* _Exercise objective_
Your task is to give the records again exactly. Leave each picture out.

Input data below:

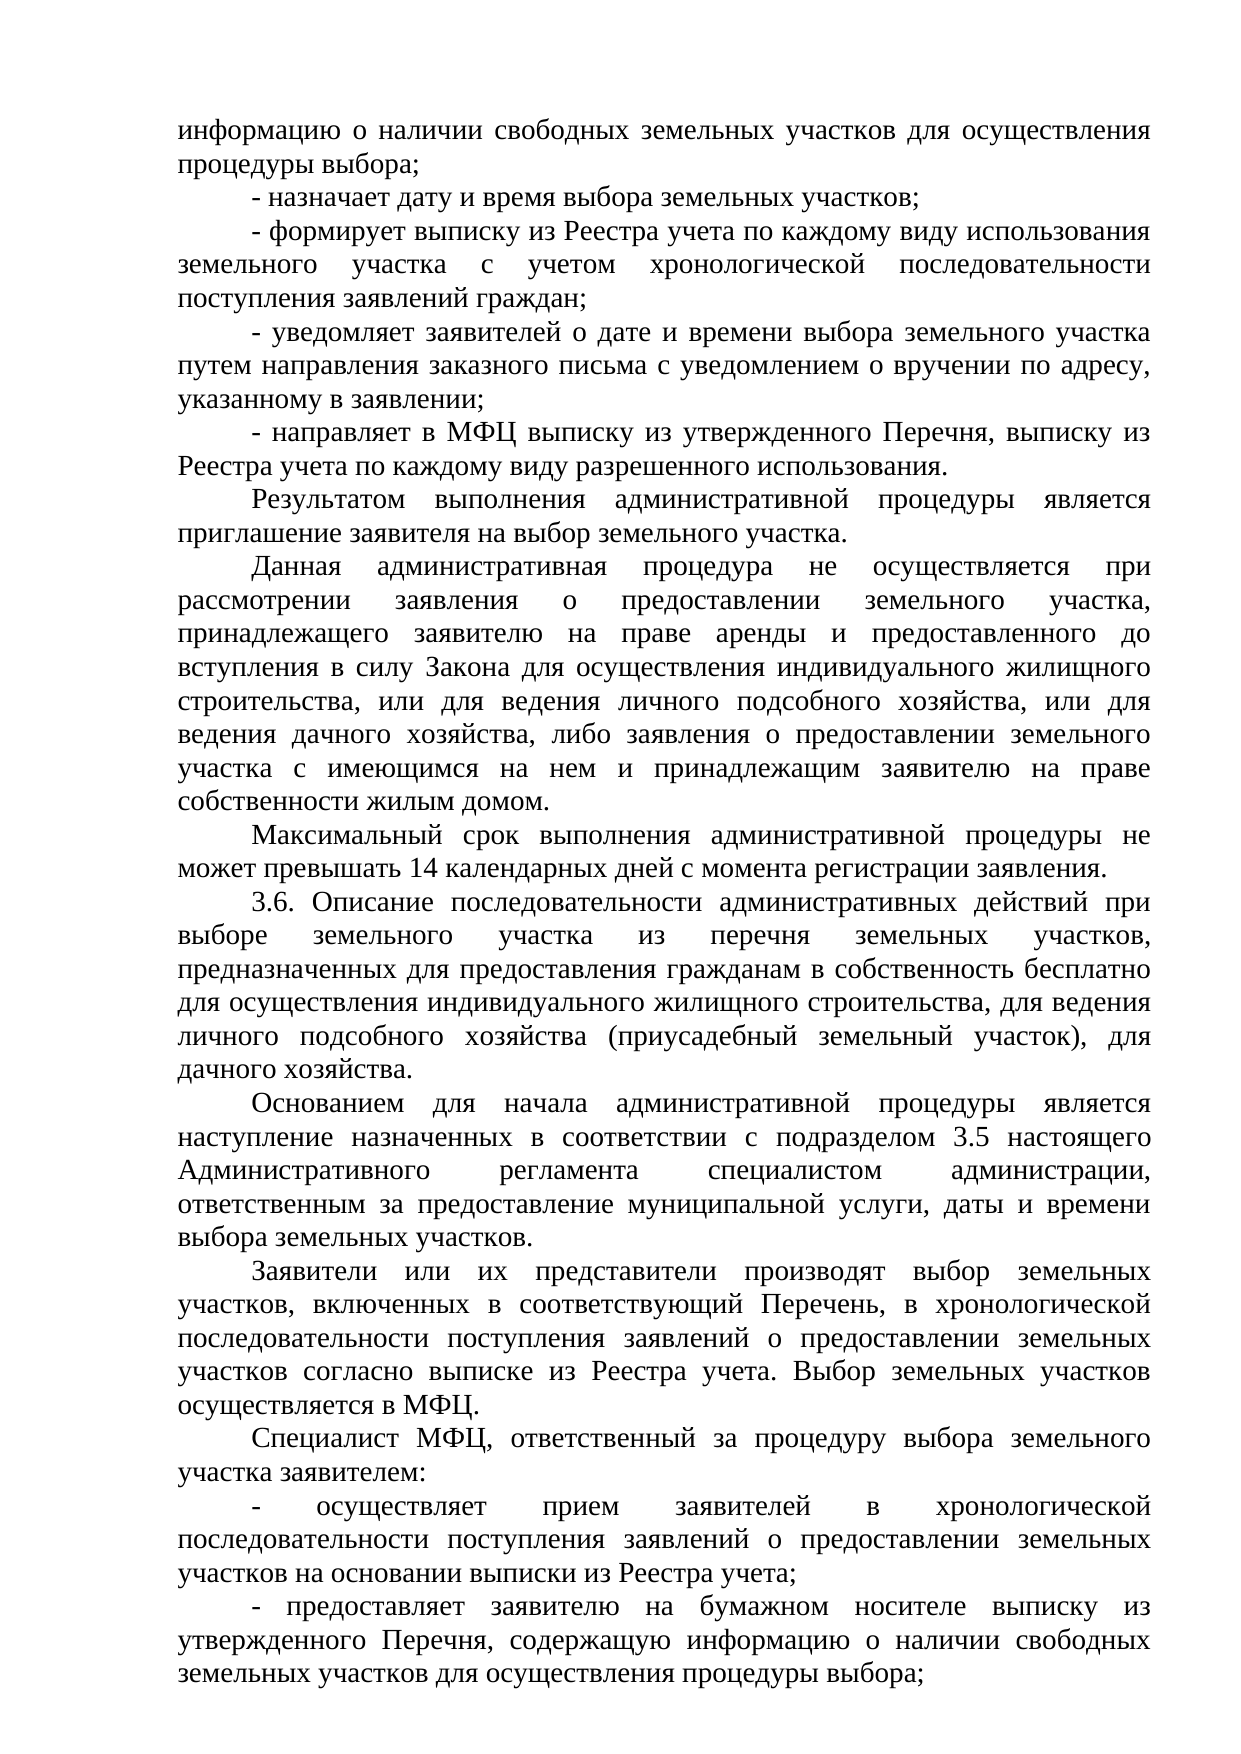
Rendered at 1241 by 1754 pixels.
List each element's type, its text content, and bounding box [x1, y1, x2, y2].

text - формирует выписку из Реестра учета по каждому виду использования земельного участка с учетом хронологической последовательности поступления заявлений граждан; [177, 213, 1152, 314]
text - предоставляет заявителю на бумажном носителе выписку из утвержденного Перечня, содержащую информацию о наличии свободных земельных участков для осуществления процедуры выбора; [177, 1588, 1152, 1689]
text 3.6. Описание последовательности административных действий при выборе земельного участка из перечня земельных участков, предназначенных для предоставления гражданам в собственность бесплатно для осуществления индивидуального жилищного строительства, для ведения личного подсобного хозяйства (приусадебный земельный участок), для дачного хозяйства. [177, 884, 1152, 1085]
text - уведомляет заявителей о дате и времени выбора земельного участка путем направления заказного письма с уведомлением о вручении по адресу, указанному в заявлении; [177, 314, 1152, 414]
text Специалист МФЦ, ответственный за процедуру выбора земельного участка заявителем: [177, 1421, 1152, 1488]
text - направляет в МФЦ выписку из утвержденного Перечня, выписку из Реестра учета по каждому виду разрешенного использования. [177, 414, 1152, 481]
text - осуществляет прием заявителей в хронологической последовательности поступления заявлений о предоставлении земельных участков на основании выписки из Реестра учета; [177, 1488, 1152, 1588]
text - назначает дату и время выбора земельных участков; [177, 179, 1152, 213]
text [177, 112, 1152, 179]
text Заявители или их представители производят выбор земельных участков, включенных в соответствующий Перечень, в хронологической последовательности поступления заявлений о предоставлении земельных участков согласно выписке из Реестра учета. Выбор земельных участков осуществляется в МФЦ. [177, 1253, 1152, 1421]
text Данная административная процедура не осуществляется при рассмотрении заявления о предоставлении земельного участка, принадлежащего заявителю на праве аренды и предоставленного до вступления в силу Закона для осуществления индивидуального жилищного строительства, или для ведения личного подсобного хозяйства, или для ведения дачного хозяйства, либо заявления о предоставлении земельного участка с имеющимся на нем и принадлежащим заявителю на праве собственности жилым домом. [177, 548, 1152, 817]
text Максимальный срок выполнения административной процедуры не может превышать 14 календарных дней с момента регистрации заявления. [177, 817, 1152, 884]
text Результатом выполнения административной процедуры является приглашение заявителя на выбор земельного участка. [177, 481, 1152, 548]
text Основанием для начала административной процедуры является наступление назначенных в соответствии с подразделом 3.5 настоящего Административного регламента специалистом администрации, ответственным за предоставление муниципальной услуги, даты и времени выбора земельных участков. [177, 1085, 1152, 1253]
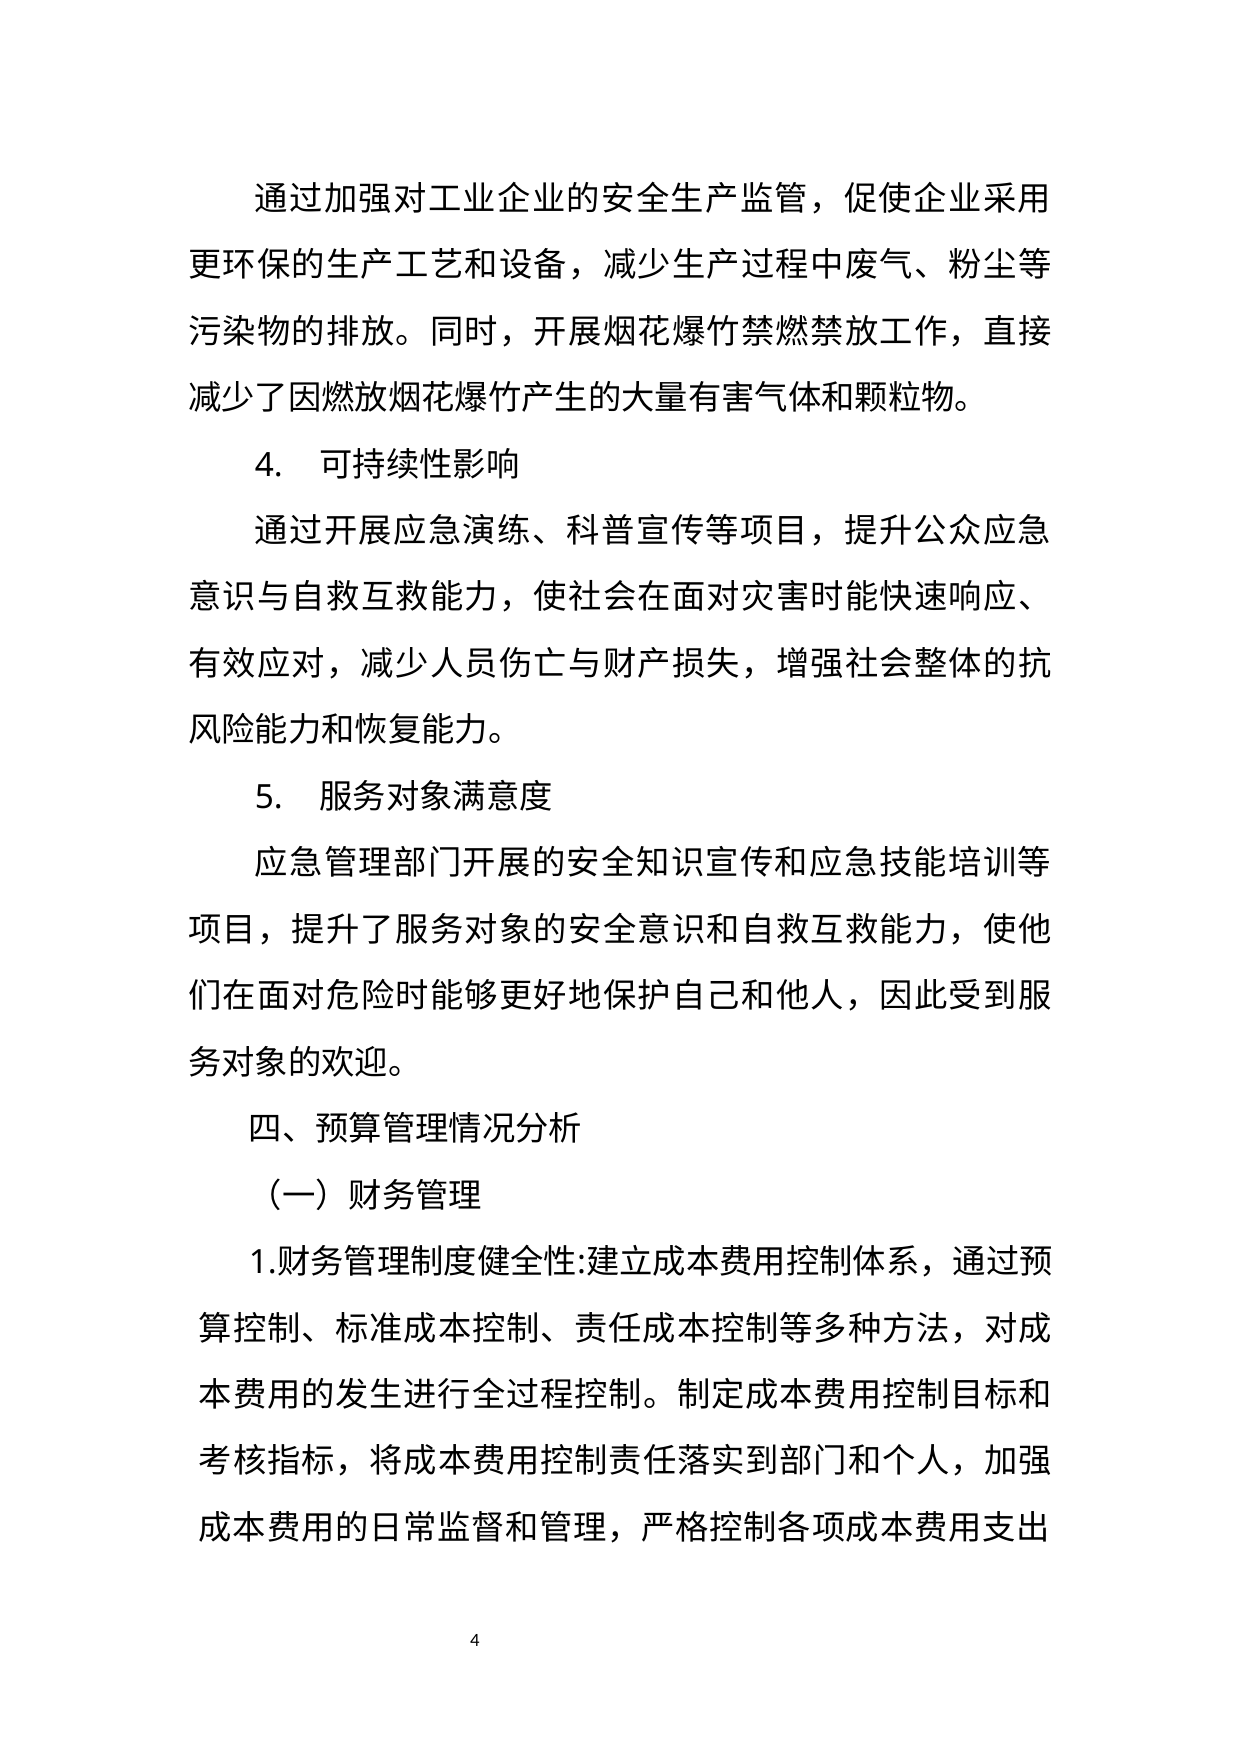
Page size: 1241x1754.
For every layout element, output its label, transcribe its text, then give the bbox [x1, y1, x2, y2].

End of Input data.

* _Response_
Rendered at 1241 by 1754 pixels.
List each element's type, its text content, and bounding box [x1, y1, x2, y2].

text - формирует выписку из Реестра учета по каждому виду использования земельного участка с учетом хронологической последовательности поступления заявлений граждан; [177, 213, 1152, 314]
text - предоставляет заявителю на бумажном носителе выписку из утвержденного Перечня, содержащую информацию о наличии свободных земельных участков для осуществления процедуры выбора; [177, 1588, 1152, 1689]
text 3.6. Описание последовательности административных действий при выборе земельного участка из перечня земельных участков, предназначенных для предоставления гражданам в собственность бесплатно для осуществления индивидуального жилищного строительства, для ведения личного подсобного хозяйства (приусадебный земельный участок), для дачного хозяйства. [177, 884, 1152, 1085]
text - уведомляет заявителей о дате и времени выбора земельного участка путем направления заказного письма с уведомлением о вручении по адресу, указанному в заявлении; [177, 314, 1152, 414]
text Специалист МФЦ, ответственный за процедуру выбора земельного участка заявителем: [177, 1421, 1152, 1488]
text - направляет в МФЦ выписку из утвержденного Перечня, выписку из Реестра учета по каждому виду разрешенного использования. [177, 414, 1152, 481]
text - осуществляет прием заявителей в хронологической последовательности поступления заявлений о предоставлении земельных участков на основании выписки из Реестра учета; [177, 1488, 1152, 1588]
text - назначает дату и время выбора земельных участков; [177, 179, 1152, 213]
text [177, 112, 1152, 179]
text Заявители или их представители производят выбор земельных участков, включенных в соответствующий Перечень, в хронологической последовательности поступления заявлений о предоставлении земельных участков согласно выписке из Реестра учета. Выбор земельных участков осуществляется в МФЦ. [177, 1253, 1152, 1421]
text Данная административная процедура не осуществляется при рассмотрении заявления о предоставлении земельного участка, принадлежащего заявителю на праве аренды и предоставленного до вступления в силу Закона для осуществления индивидуального жилищного строительства, или для ведения личного подсобного хозяйства, или для ведения дачного хозяйства, либо заявления о предоставлении земельного участка с имеющимся на нем и принадлежащим заявителю на праве собственности жилым домом. [177, 548, 1152, 817]
text Максимальный срок выполнения административной процедуры не может превышать 14 календарных дней с момента регистрации заявления. [177, 817, 1152, 884]
text Результатом выполнения административной процедуры является приглашение заявителя на выбор земельного участка. [177, 481, 1152, 548]
text Основанием для начала административной процедуры является наступление назначенных в соответствии с подразделом 3.5 настоящего Административного регламента специалистом администрации, ответственным за предоставление муниципальной услуги, даты и времени выбора земельных участков. [177, 1085, 1152, 1253]
Page size: 1241x1754.
For every layout element, output its label, transcribe its text, then give the bbox [x1, y1, x2, y2].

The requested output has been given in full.